EXERCISE REQUIREMENTS: Pick out and copy each line of the items below that contains the string "axis". Case counts.

EXERCISE MATERIAL:
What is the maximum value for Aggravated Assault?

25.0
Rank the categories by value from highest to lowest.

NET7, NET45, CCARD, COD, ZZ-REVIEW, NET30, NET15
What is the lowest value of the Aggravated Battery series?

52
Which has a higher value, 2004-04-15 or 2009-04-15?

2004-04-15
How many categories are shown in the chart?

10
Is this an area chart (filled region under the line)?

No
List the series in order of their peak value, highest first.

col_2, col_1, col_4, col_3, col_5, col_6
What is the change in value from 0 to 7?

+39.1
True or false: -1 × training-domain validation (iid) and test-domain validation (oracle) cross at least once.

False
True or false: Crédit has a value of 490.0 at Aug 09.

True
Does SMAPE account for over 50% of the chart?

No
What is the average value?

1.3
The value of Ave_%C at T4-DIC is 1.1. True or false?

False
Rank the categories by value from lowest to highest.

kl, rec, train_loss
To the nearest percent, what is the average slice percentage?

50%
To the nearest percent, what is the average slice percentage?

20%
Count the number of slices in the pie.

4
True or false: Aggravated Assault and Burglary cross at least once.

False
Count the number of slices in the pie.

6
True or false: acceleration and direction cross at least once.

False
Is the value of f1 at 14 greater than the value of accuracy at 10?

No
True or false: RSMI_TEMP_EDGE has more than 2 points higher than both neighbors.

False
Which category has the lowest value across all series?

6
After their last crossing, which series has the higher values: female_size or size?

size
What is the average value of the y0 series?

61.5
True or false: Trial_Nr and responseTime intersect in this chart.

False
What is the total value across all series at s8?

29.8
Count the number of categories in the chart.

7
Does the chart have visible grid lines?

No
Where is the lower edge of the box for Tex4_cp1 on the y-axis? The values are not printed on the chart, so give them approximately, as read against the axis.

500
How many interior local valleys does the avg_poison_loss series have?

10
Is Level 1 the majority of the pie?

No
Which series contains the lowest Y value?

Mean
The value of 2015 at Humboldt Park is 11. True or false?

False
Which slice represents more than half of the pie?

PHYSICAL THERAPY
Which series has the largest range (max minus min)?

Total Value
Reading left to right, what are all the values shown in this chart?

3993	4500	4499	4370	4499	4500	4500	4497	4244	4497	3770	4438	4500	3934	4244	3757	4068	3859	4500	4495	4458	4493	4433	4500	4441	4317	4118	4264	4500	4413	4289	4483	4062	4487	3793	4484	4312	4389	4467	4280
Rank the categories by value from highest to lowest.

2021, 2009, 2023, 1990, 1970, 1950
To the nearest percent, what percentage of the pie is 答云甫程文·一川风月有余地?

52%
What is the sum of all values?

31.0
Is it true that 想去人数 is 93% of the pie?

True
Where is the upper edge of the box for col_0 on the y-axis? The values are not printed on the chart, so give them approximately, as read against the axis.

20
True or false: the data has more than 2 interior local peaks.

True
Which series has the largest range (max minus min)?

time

RESPONSE TO THE EXERCISE:
Where is the lower edge of the box for Tex4_cp1 on the y-axis? The values are not printed on the chart, so give them approximately, as read against the axis.
Where is the upper edge of the box for col_0 on the y-axis? The values are not printed on the chart, so give them approximately, as read against the axis.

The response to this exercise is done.